--- The exercise ---
Set out all of the records below as a numbered list, leaving out any blank lines.

■ ■ ■ ■ ■ ■ ■

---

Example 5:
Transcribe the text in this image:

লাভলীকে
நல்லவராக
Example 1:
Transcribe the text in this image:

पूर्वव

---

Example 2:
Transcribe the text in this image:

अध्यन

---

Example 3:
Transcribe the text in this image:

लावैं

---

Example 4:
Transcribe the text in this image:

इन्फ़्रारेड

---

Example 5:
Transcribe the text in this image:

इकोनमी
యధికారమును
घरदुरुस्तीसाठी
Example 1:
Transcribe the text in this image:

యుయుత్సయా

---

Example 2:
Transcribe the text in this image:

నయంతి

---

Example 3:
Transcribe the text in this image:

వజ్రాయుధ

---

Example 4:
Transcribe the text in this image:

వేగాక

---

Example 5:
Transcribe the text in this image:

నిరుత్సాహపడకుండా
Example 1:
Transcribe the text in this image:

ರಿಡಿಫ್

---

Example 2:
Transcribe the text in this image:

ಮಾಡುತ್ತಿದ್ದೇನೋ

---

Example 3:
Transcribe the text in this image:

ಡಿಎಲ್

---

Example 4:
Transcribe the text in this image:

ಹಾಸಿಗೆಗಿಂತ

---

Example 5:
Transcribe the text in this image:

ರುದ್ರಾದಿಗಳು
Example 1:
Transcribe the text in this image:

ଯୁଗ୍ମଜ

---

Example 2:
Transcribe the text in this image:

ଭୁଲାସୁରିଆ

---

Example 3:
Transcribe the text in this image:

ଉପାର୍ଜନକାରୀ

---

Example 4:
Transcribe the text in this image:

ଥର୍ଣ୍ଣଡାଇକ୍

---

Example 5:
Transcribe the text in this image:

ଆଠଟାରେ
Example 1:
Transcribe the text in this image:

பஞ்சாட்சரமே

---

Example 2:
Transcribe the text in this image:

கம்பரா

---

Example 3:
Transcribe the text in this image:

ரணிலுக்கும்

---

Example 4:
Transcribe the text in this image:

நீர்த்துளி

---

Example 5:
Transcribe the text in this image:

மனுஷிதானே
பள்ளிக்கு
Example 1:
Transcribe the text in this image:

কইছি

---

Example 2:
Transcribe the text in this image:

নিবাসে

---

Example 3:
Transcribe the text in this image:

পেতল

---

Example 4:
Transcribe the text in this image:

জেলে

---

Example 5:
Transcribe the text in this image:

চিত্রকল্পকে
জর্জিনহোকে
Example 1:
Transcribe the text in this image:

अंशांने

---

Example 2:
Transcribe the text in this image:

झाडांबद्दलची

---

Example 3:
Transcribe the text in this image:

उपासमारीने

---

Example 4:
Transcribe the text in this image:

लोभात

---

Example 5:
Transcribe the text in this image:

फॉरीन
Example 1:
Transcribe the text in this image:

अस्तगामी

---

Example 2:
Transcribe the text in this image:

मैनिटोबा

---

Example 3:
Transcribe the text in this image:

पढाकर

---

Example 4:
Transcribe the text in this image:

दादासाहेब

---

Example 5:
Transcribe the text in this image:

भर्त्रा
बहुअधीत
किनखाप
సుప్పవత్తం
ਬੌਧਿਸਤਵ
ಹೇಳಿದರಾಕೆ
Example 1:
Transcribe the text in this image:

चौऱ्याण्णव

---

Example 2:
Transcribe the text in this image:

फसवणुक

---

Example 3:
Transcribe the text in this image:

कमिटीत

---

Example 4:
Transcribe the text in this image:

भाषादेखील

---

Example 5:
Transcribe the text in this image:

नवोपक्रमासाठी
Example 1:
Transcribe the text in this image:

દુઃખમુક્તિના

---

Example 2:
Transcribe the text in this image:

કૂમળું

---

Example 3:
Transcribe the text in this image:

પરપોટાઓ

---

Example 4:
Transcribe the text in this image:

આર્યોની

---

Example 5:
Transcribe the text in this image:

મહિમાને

■ ■ ■ ■ ■ ■ ■

--- The output ---
1. ---
2. Example 5:
3. Transcribe the text in this image:
4. লাভলীকে
5. நல்லவராக
6. Example 1:
7. Transcribe the text in this image:
8. पूर्वव
9. ---
10. Example 2:
11. Transcribe the text in this image:
12. अध्यन
13. ---
14. Example 3:
15. Transcribe the text in this image:
16. लावैं
17. ---
18. Example 4:
19. Transcribe the text in this image:
20. इन्फ़्रारेड
21. ---
22. Example 5:
23. Transcribe the text in this image:
24. इकोनमी
25. యధికారమును
26. घरदुरुस्तीसाठी
27. Example 1:
28. Transcribe the text in this image:
29. యుయుత్సయా
30. ---
31. Example 2:
32. Transcribe the text in this image:
33. నయంతి
34. ---
35. Example 3:
36. Transcribe the text in this image:
37. వజ్రాయుధ
38. ---
39. Example 4:
40. Transcribe the text in this image:
41. వేగాక
42. ---
43. Example 5:
44. Transcribe the text in this image:
45. నిరుత్సాహపడకుండా
46. Example 1:
47. Transcribe the text in this image:
48. ರಿಡಿಫ್
49. ---
50. Example 2:
51. Transcribe the text in this image:
52. ಮಾಡುತ್ತಿದ್ದೇನೋ
53. ---
54. Example 3:
55. Transcribe the text in this image:
56. ಡಿಎಲ್
57. ---
58. Example 4:
59. Transcribe the text in this image:
60. ಹಾಸಿಗೆಗಿಂತ
61. ---
62. Example 5:
63. Transcribe the text in this image:
64. ರುದ್ರಾದಿಗಳು
65. Example 1:
66. Transcribe the text in this image:
67. ଯୁଗ୍ମଜ
68. ---
69. Example 2:
70. Transcribe the text in this image:
71. ଭୁଲାସୁରିଆ
72. ---
73. Example 3:
74. Transcribe the text in this image:
75. ଉପାର୍ଜନକାରୀ
76. ---
77. Example 4:
78. Transcribe the text in this image:
79. ଥର୍ଣ୍ଣଡାଇକ୍
80. ---
81. Example 5:
82. Transcribe the text in this image:
83. ଆଠଟାରେ
84. Example 1:
85. Transcribe the text in this image:
86. பஞ்சாட்சரமே
87. ---
88. Example 2:
89. Transcribe the text in this image:
90. கம்பரா
91. ---
92. Example 3:
93. Transcribe the text in this image:
94. ரணிலுக்கும்
95. ---
96. Example 4:
97. Transcribe the text in this image:
98. நீர்த்துளி
99. ---
100. Example 5:
101. Transcribe the text in this image:
102. மனுஷிதானே
103. பள்ளிக்கு
104. Example 1:
105. Transcribe the text in this image:
106. কইছি
107. ---
108. Example 2:
109. Transcribe the text in this image:
110. নিবাসে
111. ---
112. Example 3:
113. Transcribe the text in this image:
114. পেতল
115. ---
116. Example 4:
117. Transcribe the text in this image:
118. জেলে
119. ---
120. Example 5:
121. Transcribe the text in this image:
122. চিত্রকল্পকে
123. জর্জিনহোকে
124. Example 1:
125. Transcribe the text in this image:
126. अंशांने
127. ---
128. Example 2:
129. Transcribe the text in this image:
130. झाडांबद्दलची
131. ---
132. Example 3:
133. Transcribe the text in this image:
134. उपासमारीने
135. ---
136. Example 4:
137. Transcribe the text in this image:
138. लोभात
139. ---
140. Example 5:
141. Transcribe the text in this image:
142. फॉरीन
143. Example 1:
144. Transcribe the text in this image:
145. अस्तगामी
146. ---
147. Example 2:
148. Transcribe the text in this image:
149. मैनिटोबा
150. ---
151. Example 3:
152. Transcribe the text in this image:
153. पढाकर
154. ---
155. Example 4:
156. Transcribe the text in this image:
157. दादासाहेब
158. ---
159. Example 5:
160. Transcribe the text in this image:
161. भर्त्रा
162. बहुअधीत
163. किनखाप
164. సుప్పవత్తం
165. ਬੌਧਿਸਤਵ
166. ಹೇಳಿದರಾಕೆ
167. Example 1:
168. Transcribe the text in this image:
169. चौऱ्याण्णव
170. ---
171. Example 2:
172. Transcribe the text in this image:
173. फसवणुक
174. ---
175. Example 3:
176. Transcribe the text in this image:
177. कमिटीत
178. ---
179. Example 4:
180. Transcribe the text in this image:
181. भाषादेखील
182. ---
183. Example 5:
184. Transcribe the text in this image:
185. नवोपक्रमासाठी
186. Example 1:
187. Transcribe the text in this image:
188. દુઃખમુક્તિના
189. ---
190. Example 2:
191. Transcribe the text in this image:
192. કૂમળું
193. ---
194. Example 3:
195. Transcribe the text in this image:
196. પરપોટાઓ
197. ---
198. Example 4:
199. Transcribe the text in this image:
200. આર્યોની
201. ---
202. Example 5:
203. Transcribe the text in this image:
204. મહિમાને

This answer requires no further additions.